Stored records:
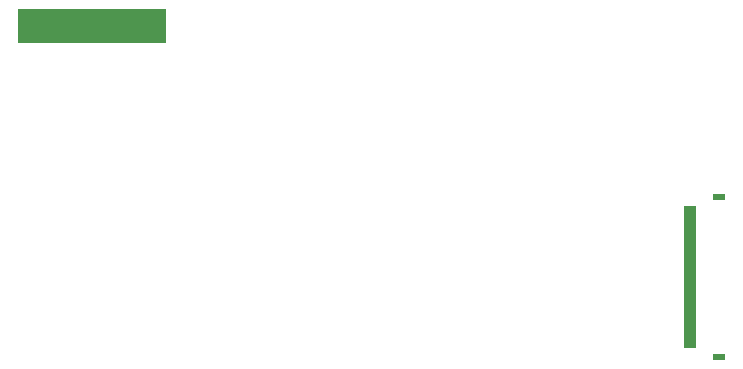
<source format=gts>
G04*
G04 #@! TF.GenerationSoftware,Altium Limited,Altium Designer,22.3.1 (43)*
G04*
G04 Layer_Color=8388736*
%FSLAX25Y25*%
%MOIN*%
G70*
G04*
G04 #@! TF.SameCoordinates,92B69D45-59D0-419F-891E-8DCF12F20353*
G04*
G04*
G04 #@! TF.FilePolarity,Negative*
G04*
G01*
G75*
%ADD16R,0.49213X0.11811*%
%ADD17R,0.03950X0.02375*%
%ADD18R,0.03950X0.01981*%
D16*
X24606Y112205D02*
D03*
D17*
X233858Y55118D02*
D03*
Y1969D02*
D03*
D18*
X224016Y45276D02*
D03*
Y43307D02*
D03*
Y35433D02*
D03*
Y25591D02*
D03*
Y23622D02*
D03*
Y21654D02*
D03*
Y19685D02*
D03*
Y17717D02*
D03*
Y15748D02*
D03*
Y13780D02*
D03*
Y11811D02*
D03*
Y9843D02*
D03*
Y7874D02*
D03*
Y5906D02*
D03*
Y27559D02*
D03*
Y29528D02*
D03*
Y31496D02*
D03*
Y33465D02*
D03*
Y37402D02*
D03*
Y39370D02*
D03*
Y41339D02*
D03*
Y47244D02*
D03*
Y49213D02*
D03*
Y51181D02*
D03*
M02*

</source>
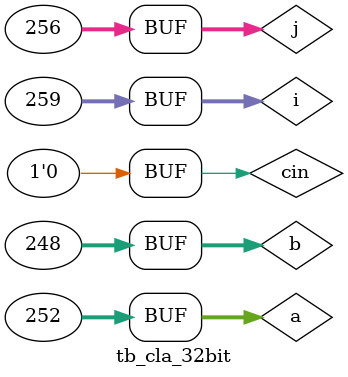
<source format=v>
`timescale 1ns/1ps
`include "cla_Nbit.v"

module tb_cla_32bit;

parameter N = 32;     /*Change this to 16 if you want to test CLA 16-bit*/

// declare your signals as reg or wire
reg [N-1:0] a;
reg [N-1:0] b;
reg cin;
wire [N-1:0] S;
wire cout;
wire Pout;
wire Gout;
integer i, j;

initial begin

// write the stimuli conditions

    $monitor("%d, %d, %d", a, b, S);
    a = 0; b=0; cin = 0;
    for (i = 0; i < 256; i=i+7) begin
        for (j = 0; j < 256; j=j+8) begin
            a = i; b = j; #1;
        end
    end
end



CLA_32bit dut (.a(a), .b(b), .cin(cin), .sum(S), .cout(cout), .Pout(Pout), .Gout(Gout));
// CLA_4bit dut1 (.a(a[3:0]), .b(b[3:0]), .cin(cin), .sum(S[3:0]), .cout(cout));
// CLA_16bit dut2 (.a(a[15:0]), .b(b[15:0]), .cin(cin), .sum(S[15:0]), .cout(cout), .Pout(Pout), .Gout(Gout));

initial begin
    $dumpfile("cla_32bit.vcd");
    $dumpvars(0, tb_cla_32bit);
end

endmodule

</source>
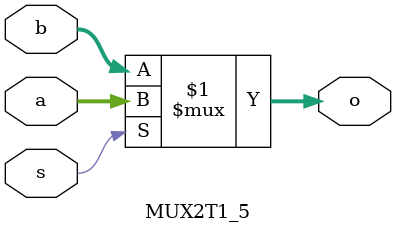
<source format=v>
`timescale 1ns / 1ps
module MUX2T1_5(
	input [4:0]a,
	input [4:0]b,
	input s,
	output [4:0]o
    );
	assign o = s ? a : b;
endmodule

</source>
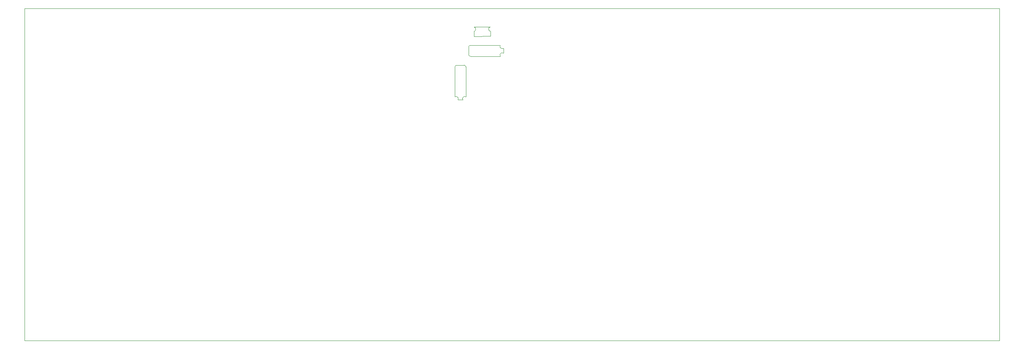
<source format=gbr>
%TF.GenerationSoftware,KiCad,Pcbnew,8.0.7*%
%TF.CreationDate,2025-05-18T22:23:59+09:00*%
%TF.ProjectId,cool436,636f6f6c-3433-4362-9e6b-696361645f70,rev?*%
%TF.SameCoordinates,Original*%
%TF.FileFunction,Profile,NP*%
%FSLAX46Y46*%
G04 Gerber Fmt 4.6, Leading zero omitted, Abs format (unit mm)*
G04 Created by KiCad (PCBNEW 8.0.7) date 2025-05-18 22:23:59*
%MOMM*%
%LPD*%
G01*
G04 APERTURE LIST*
%TA.AperFunction,Profile*%
%ADD10C,0.100000*%
%TD*%
%TA.AperFunction,Profile*%
%ADD11C,0.120000*%
%TD*%
G04 APERTURE END LIST*
D10*
X4130000Y-6830000D02*
X219170000Y-6830000D01*
X219170000Y-80110000D01*
X4130000Y-80110000D01*
X4130000Y-6830000D01*
D11*
%TO.C,U1*%
X99054753Y-26315953D02*
X99054753Y-19715000D01*
X99435753Y-19334753D02*
X101086753Y-19334753D01*
X100781953Y-27001753D02*
X99740553Y-27001753D01*
X101471000Y-19715000D02*
X101467753Y-26315953D01*
X102080753Y-16978247D02*
X102080753Y-15327247D01*
X102449493Y-14934630D02*
X109061953Y-14946247D01*
X103238871Y-10880150D02*
X106820000Y-10851732D01*
X103289435Y-12958209D02*
X103292410Y-11904878D01*
X103289435Y-12958209D02*
X106870564Y-12929791D01*
X106870564Y-12929791D02*
X106873539Y-11876460D01*
X109061953Y-17359247D02*
X102461000Y-17365000D01*
X109747753Y-15632047D02*
X109747753Y-16673447D01*
X99054753Y-19715000D02*
G75*
G02*
X99435753Y-19334003I380867J130D01*
G01*
X99054753Y-26315953D02*
G75*
G02*
X99740546Y-27001749I247747J-438047D01*
G01*
X100781953Y-27001753D02*
G75*
G02*
X101467753Y-26315953I438047J247753D01*
G01*
X101090000Y-19334000D02*
G75*
G02*
X101471000Y-19715000I0J-381000D01*
G01*
X102080753Y-15327247D02*
G75*
G02*
X102449493Y-14934629I378647J13847D01*
G01*
X102461000Y-17365000D02*
G75*
G02*
X102080000Y-16984000I0J381000D01*
G01*
X103238871Y-10880150D02*
G75*
G02*
X103292410Y-11904878I-166461J-522460D01*
G01*
X106873539Y-11876460D02*
G75*
G02*
X106820000Y-10851732I166461J522460D01*
G01*
X109061953Y-17359247D02*
G75*
G02*
X109747753Y-16673447I438047J247753D01*
G01*
X109747753Y-15632047D02*
G75*
G02*
X109061953Y-14946247I-247753J438047D01*
G01*
%TD*%
M02*

</source>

• _Instructions for the task_: From top to bottom, restate the records above exactly and omit every picture.

• _Exercise result_:
<source format=gts>
G04*
G04 #@! TF.GenerationSoftware,Altium Limited,Altium Designer,22.3.1 (43)*
G04*
G04 Layer_Color=8388736*
%FSLAX25Y25*%
%MOIN*%
G70*
G04*
G04 #@! TF.SameCoordinates,92B69D45-59D0-419F-891E-8DCF12F20353*
G04*
G04*
G04 #@! TF.FilePolarity,Negative*
G04*
G01*
G75*
%ADD16R,0.49213X0.11811*%
%ADD17R,0.03950X0.02375*%
%ADD18R,0.03950X0.01981*%
D16*
X24606Y112205D02*
D03*
D17*
X233858Y55118D02*
D03*
Y1969D02*
D03*
D18*
X224016Y45276D02*
D03*
Y43307D02*
D03*
Y35433D02*
D03*
Y25591D02*
D03*
Y23622D02*
D03*
Y21654D02*
D03*
Y19685D02*
D03*
Y17717D02*
D03*
Y15748D02*
D03*
Y13780D02*
D03*
Y11811D02*
D03*
Y9843D02*
D03*
Y7874D02*
D03*
Y5906D02*
D03*
Y27559D02*
D03*
Y29528D02*
D03*
Y31496D02*
D03*
Y33465D02*
D03*
Y37402D02*
D03*
Y39370D02*
D03*
Y41339D02*
D03*
Y47244D02*
D03*
Y49213D02*
D03*
Y51181D02*
D03*
M02*

</source>
<source format=v>
`timescale 1ns/1ps
`include "cla_Nbit.v"

module tb_cla_32bit;

parameter N = 32;     /*Change this to 16 if you want to test CLA 16-bit*/

// declare your signals as reg or wire
reg [N-1:0] a;
reg [N-1:0] b;
reg cin;
wire [N-1:0] S;
wire cout;
wire Pout;
wire Gout;
integer i, j;

initial begin

// write the stimuli conditions

    $monitor("%d, %d, %d", a, b, S);
    a = 0; b=0; cin = 0;
    for (i = 0; i < 256; i=i+7) begin
        for (j = 0; j < 256; j=j+8) begin
            a = i; b = j; #1;
        end
    end
end



CLA_32bit dut (.a(a), .b(b), .cin(cin), .sum(S), .cout(cout), .Pout(Pout), .Gout(Gout));
// CLA_4bit dut1 (.a(a[3:0]), .b(b[3:0]), .cin(cin), .sum(S[3:0]), .cout(cout));
// CLA_16bit dut2 (.a(a[15:0]), .b(b[15:0]), .cin(cin), .sum(S[15:0]), .cout(cout), .Pout(Pout), .Gout(Gout));

initial begin
    $dumpfile("cla_32bit.vcd");
    $dumpvars(0, tb_cla_32bit);
end

endmodule

</source>
<source format=v>
`timescale 1ns / 1ps
module MUX2T1_5(
	input [4:0]a,
	input [4:0]b,
	input s,
	output [4:0]o
    );
	assign o = s ? a : b;
endmodule

</source>
<source format=gbr>
%TF.GenerationSoftware,KiCad,Pcbnew,8.0.7*%
%TF.CreationDate,2025-05-18T22:23:59+09:00*%
%TF.ProjectId,cool436,636f6f6c-3433-4362-9e6b-696361645f70,rev?*%
%TF.SameCoordinates,Original*%
%TF.FileFunction,Profile,NP*%
%FSLAX46Y46*%
G04 Gerber Fmt 4.6, Leading zero omitted, Abs format (unit mm)*
G04 Created by KiCad (PCBNEW 8.0.7) date 2025-05-18 22:23:59*
%MOMM*%
%LPD*%
G01*
G04 APERTURE LIST*
%TA.AperFunction,Profile*%
%ADD10C,0.100000*%
%TD*%
%TA.AperFunction,Profile*%
%ADD11C,0.120000*%
%TD*%
G04 APERTURE END LIST*
D10*
X4130000Y-6830000D02*
X219170000Y-6830000D01*
X219170000Y-80110000D01*
X4130000Y-80110000D01*
X4130000Y-6830000D01*
D11*
%TO.C,U1*%
X99054753Y-26315953D02*
X99054753Y-19715000D01*
X99435753Y-19334753D02*
X101086753Y-19334753D01*
X100781953Y-27001753D02*
X99740553Y-27001753D01*
X101471000Y-19715000D02*
X101467753Y-26315953D01*
X102080753Y-16978247D02*
X102080753Y-15327247D01*
X102449493Y-14934630D02*
X109061953Y-14946247D01*
X103238871Y-10880150D02*
X106820000Y-10851732D01*
X103289435Y-12958209D02*
X103292410Y-11904878D01*
X103289435Y-12958209D02*
X106870564Y-12929791D01*
X106870564Y-12929791D02*
X106873539Y-11876460D01*
X109061953Y-17359247D02*
X102461000Y-17365000D01*
X109747753Y-15632047D02*
X109747753Y-16673447D01*
X99054753Y-19715000D02*
G75*
G02*
X99435753Y-19334003I380867J130D01*
G01*
X99054753Y-26315953D02*
G75*
G02*
X99740546Y-27001749I247747J-438047D01*
G01*
X100781953Y-27001753D02*
G75*
G02*
X101467753Y-26315953I438047J247753D01*
G01*
X101090000Y-19334000D02*
G75*
G02*
X101471000Y-19715000I0J-381000D01*
G01*
X102080753Y-15327247D02*
G75*
G02*
X102449493Y-14934629I378647J13847D01*
G01*
X102461000Y-17365000D02*
G75*
G02*
X102080000Y-16984000I0J381000D01*
G01*
X103238871Y-10880150D02*
G75*
G02*
X103292410Y-11904878I-166461J-522460D01*
G01*
X106873539Y-11876460D02*
G75*
G02*
X106820000Y-10851732I166461J522460D01*
G01*
X109061953Y-17359247D02*
G75*
G02*
X109747753Y-16673447I438047J247753D01*
G01*
X109747753Y-15632047D02*
G75*
G02*
X109061953Y-14946247I-247753J438047D01*
G01*
%TD*%
M02*

</source>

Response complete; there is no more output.